Rebondissement dans l'affaire des fonds de l'armée : La société civile relance l'affaire au plan judiciaire "

Le mouvement international Tournons la page (TLP), sa branche nigérienne (TLP- Niger) et les associations ROTAB, publiez ce que vous payez Niger et Alternative Espace Citoyens demandent au procureur de la République du Tribunal de grande instance hors classe de Niamey d'ouvrir une enquête pour détournement de biens publics, corruption d'agents publics nationaux, corruption dans le secteur privé, trafic d'influence et faux et usage de faux en écriture, dans l'affaire dite MND Gate ". Telle la plainte qui a été déposée, hier, mercredi 9 décembre 2020 contre X et contre toute autre personne ayant participé en qualité d'auteur et/ou de complice à la commission de ces faits ayant eu lieu au Niger entre 2017 et 2019. La dimension internationale de la bataille judiciaire qui s'ouvre avec cette plainte est indéniable. Non seulement, c'est TLP international qui est leader de la plainte, mais l'association et ses partenaires nationaux ont choisi de se faire assister par Elise Le Gall, avocate au Barreau de Paris. En outre, une autre plainte sera déposée bientôt à l'extérieur du Niger, histoire de traquer sans merci les auteurs, commanditaires et complices de ce scandale sans pareil dans l'histoire du Niger.

Une démarche citoyenne et républicaine

Contrairement, donc, à une certaine opinion, l'affaire des détournements des fonds de l'armée est loin d'être enterrée. La volonté de vider l'affaire à travers une démarche insolite de pouvoir étouffer l'affaire. Mais la justice encore de plus saisie pour éclairer la lanterne des Nigériens sur ce qui s'est réellement passé, comment ça s'est passé, par qui et avec qui, pour quel intérêt. La démarche, judicieuse, car citoyenne et républicaine, vise à replacer davantage l'institution judiciaire au centre de l'affaire afin de situer toutes les responsabilités et de châtier les coupables.

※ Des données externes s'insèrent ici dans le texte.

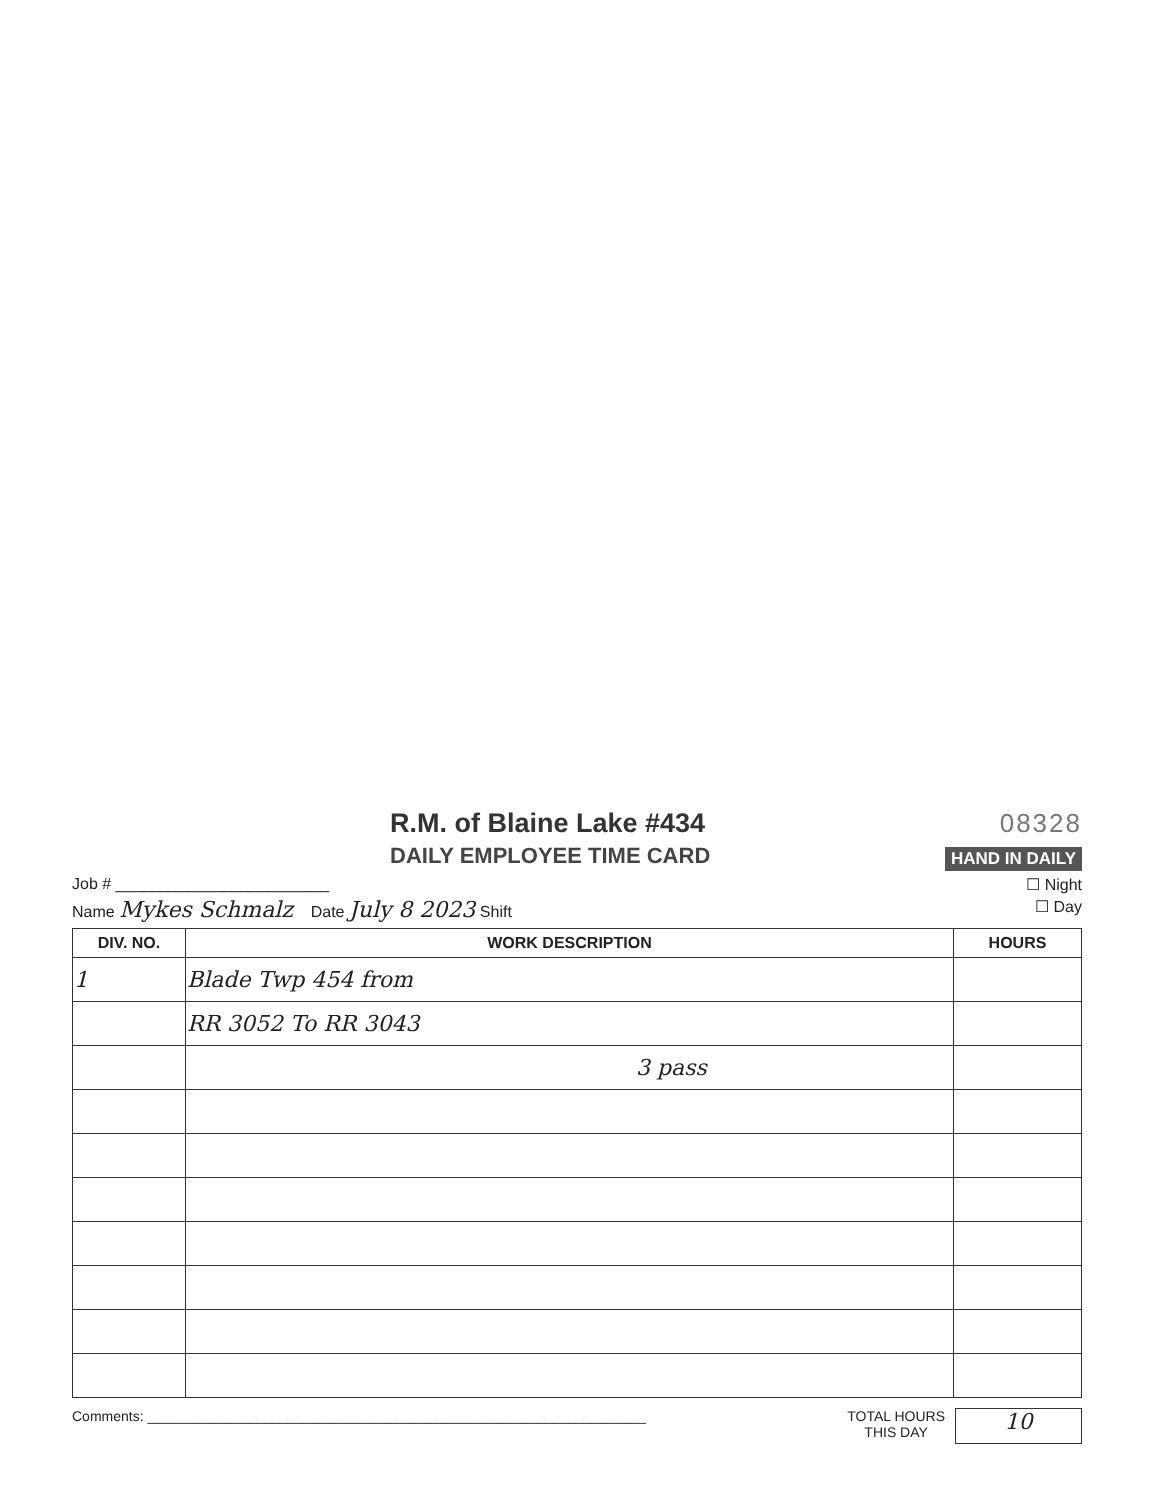R.M. of Blaine Lake #434
DAILY EMPLOYEE TIME CARD
08328
HAND IN DAILY
Job # ________________________ ☐ Night
Name Mykes Schmalz Date July 8 2023 Shift ☐ Day
| DIV. NO. | WORK DESCRIPTION | HOURS |
| --- | --- | --- |
| 1 | Blade Twp 454 from | |
| | RR 3052 To RR 3043 | |
| | 3 pass | |
Comments: ________________________________________________________________
TOTAL HOURS
THIS DAY
10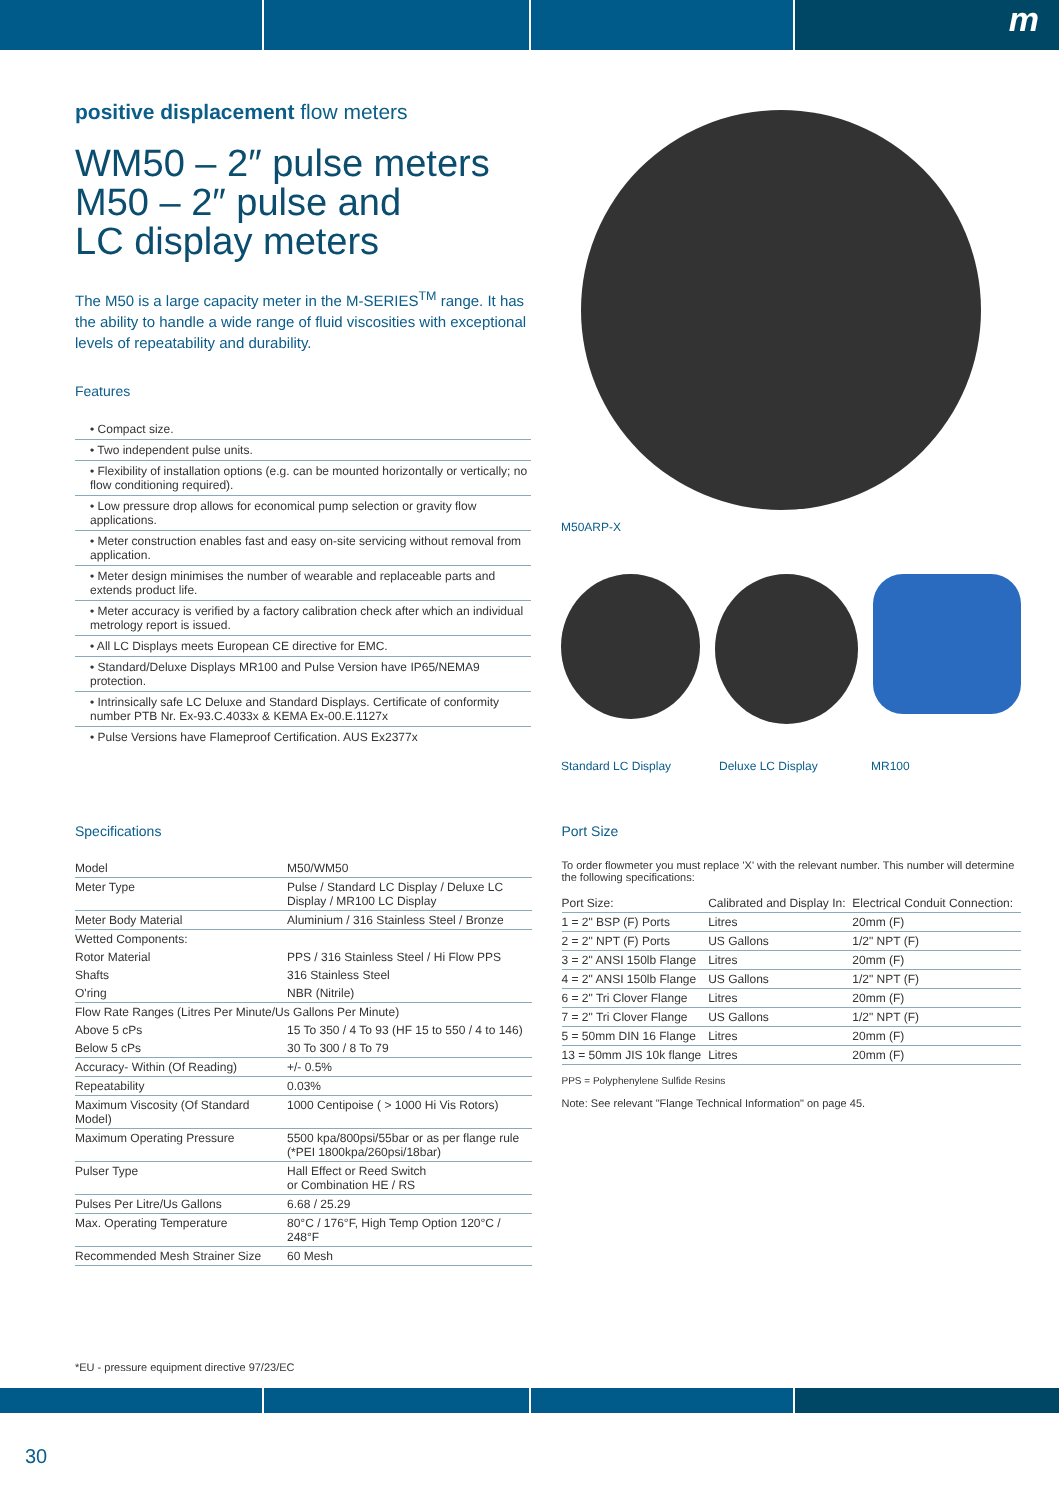m
positive displacement flow meters
WM50 – 2″ pulse meters
M50 – 2″ pulse and
LC display meters
The M50 is a large capacity meter in the M-SERIES<sup>TM</sup> range. It has the ability to handle a wide range of fluid viscosities with exceptional levels of repeatability and durability.
Features
• Compact size.
• Two independent pulse units.
• Flexibility of installation options (e.g. can be mounted horizontally or vertically; no flow conditioning required).
• Low pressure drop allows for economical pump selection or gravity flow applications.
• Meter construction enables fast and easy on-site servicing without removal from application.
• Meter design minimises the number of wearable and replaceable parts and extends product life.
• Meter accuracy is verified by a factory calibration check after which an individual metrology report is issued.
• All LC Displays meets European CE directive for EMC.
• Standard/Deluxe Displays MR100 and Pulse Version have IP65/NEMA9 protection.
• Intrinsically safe LC Deluxe and Standard Displays. Certificate of conformity number PTB Nr. Ex-93.C.4033x & KEMA Ex-00.E.1127x
• Pulse Versions have Flameproof Certification. AUS Ex2377x
M50ARP-X
Standard LC Display Deluxe LC Display MR100
Specifications
| Model | M50/WM50 |
| --- | --- |
| Meter Type | Pulse / Standard LC Display / Deluxe LC Display / MR100 LC Display |
| Meter Body Material | Aluminium / 316 Stainless Steel / Bronze |
| Wetted Components: | |
| Rotor Material | PPS / 316 Stainless Steel / Hi Flow PPS |
| Shafts | 316 Stainless Steel |
| O'ring | NBR (Nitrile) |
| Flow Rate Ranges (Litres Per Minute/Us Gallons Per Minute) | |
| Above 5 cPs | 15 To 350 / 4 To 93 (HF 15 to 550 / 4 to 146) |
| Below 5 cPs | 30 To 300 / 8 To 79 |
| Accuracy- Within (Of Reading) | +/- 0.5% |
| Repeatability | 0.03% |
| Maximum Viscosity (Of Standard Model) | 1000 Centipoise ( > 1000 Hi Vis Rotors) |
| Maximum Operating Pressure | 5500 kpa/800psi/55bar or as per flange rule (*PEI 1800kpa/260psi/18bar) |
| Pulser Type | Hall Effect or Reed Switch or Combination HE / RS |
| Pulses Per Litre/Us Gallons | 6.68 / 25.29 |
| Max. Operating Temperature | 80°C / 176°F, High Temp Option 120°C / 248°F |
| Recommended Mesh Strainer Size | 60 Mesh |
*EU - pressure equipment directive 97/23/EC
Port Size
To order flowmeter you must replace 'X' with the relevant number. This number will determine the following specifications:
| Port Size: | Calibrated and Display In: | Electrical Conduit Connection: |
| --- | --- | --- |
| 1 = 2" BSP (F) Ports | Litres | 20mm (F) |
| 2 = 2" NPT (F) Ports | US Gallons | 1/2" NPT (F) |
| 3 = 2" ANSI 150lb Flange | Litres | 20mm (F) |
| 4 = 2" ANSI 150lb Flange | US Gallons | 1/2" NPT (F) |
| 6 = 2" Tri Clover Flange | Litres | 20mm (F) |
| 7 = 2" Tri Clover Flange | US Gallons | 1/2" NPT (F) |
| 5 = 50mm DIN 16 Flange | Litres | 20mm (F) |
| 13 = 50mm JIS 10k flange | Litres | 20mm (F) |
PPS = Polyphenylene Sulfide Resins
Note: See relevant "Flange Technical Information" on page 45.
30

Des morts, des morts et des morts à n'en plus finir dans les rangs des FDS

L'affaire, aujourd'hui, portée en justice par une plainte formelle des organisations de la société civile, a fait grand bruit au Niger et au-delà des frontières nationales. En février 2020, alors les Nigériens s'interrogeaient sans cesse sur l'explication possible de ces morts qui s'accumulaient du fait d'attaques armées régulières, le ministre de la Défense, Issoufou Katambé, enregistré à son insu, enfonce le clou. Nommé, il y a peu de temps, il informe son auditoire que ce qui s'est passé au ministère de la Défense avant lui est un crime et que ses auteurs méritent d'être jetés à la mer ou fusillés comme des criminels que rien ne semblait émouvoir. Pas plus les morts, militaires et civiles, qui s'entassaient que les veuves et les orphelins qui pleuraient indéfiniment maris et pères décédés.

Il fallait gagner de l'argent et sacrifier des soldats qui ont choisi de mourir, s'il le faut, pour la patrie, leur paraissait juste et naturel. Katambé ne prend pas de gants et souligne que, dans leur quête effrénée d'argent, les auteurs des détournements survenus ont agi en croque-morts, passant par tous les stratagèmes possibles pour se faire de l'argent sur des vies sacrifiées.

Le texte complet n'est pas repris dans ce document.